Last week, with great fanfare, I announced the solution of the six-dimensional Schroedinger equation for Proto-Helium, a mythical atom composed of two electrons and most of a proton, such that the species is just marginally stable with respect to loss of the second electron. It's undoubtedly a picturesque idea; even if my partial solution, such as it is, happens to be incorrect, it still illustrates the necessary existence of a mathematical solution fulfilling those particular specifications. But what can we do with proto-helium? Does it hold the key for understanding the solution of the helium atom?
Sadly, after all that, I still don't know where to go from here. I don't even know how to write the radial dependence of the wave function for proto-helium, but that doesn't even bother me so much. The worst of it is I don't know how to take this idea and leverage the solution for helium. I've laid out the isoelectronic series of helium from one end to another, starting with my mythical proto-helium at one end and ending with the limit of infinite nuclear charge; and I've got plausible expressions for the solutions to both those limiting cases in terms of simple product functions or sums thereof. What I still don't know how to do is to blend from limit to the other.
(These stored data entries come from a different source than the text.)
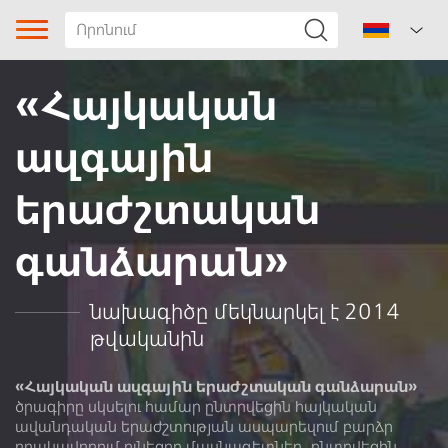
«Հայկական
ազգային
երաժշտական
գանձարան»
Երգի տիպը
Ժանր
նախագիծը մեկնարկել է 2014
թվականին
Ենթաժանր
Տարածաշրջան
«Հայկական ազգային երաժշտական գանձարան»
ծրագիրը սկսելու համար ընտրվեցին հայկական
ավանդական երաժշտության ասպարեզում բարձր
Հեղինակ
որակավորում ունեցող մասնագետներ, ընտրվեցին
And it's not for lack of trying. I've been playing around with all kinds of superpositions, but none of them are helpful. I know a lot of things that won't work, but I haven't come up with anything that does. That doesn't necessarily mean I've hit a dead end: it just means I don't know where to go yet. I might figure it out tomorrow, or I might never figure it out. That's how it goes in physics.
There is one small advantage I've gleaned from inventing proto-helium. I've shown myself how to write a spherically symmetric charge distribution by starting with an arbitrary axis of separation for the two charges. That's a non-trivial problem: you always have to start that way, but the question is how do you end up symmetrizing it? Do you need an infinite distribution of such solutions taken over all possible orientations? What proto-helium shows me is that you don't: you can satisfy your need for spherical symmetry with a superposition of as few as four simple product functions. I think that's worth something: I just still don't know exactly what to do with it.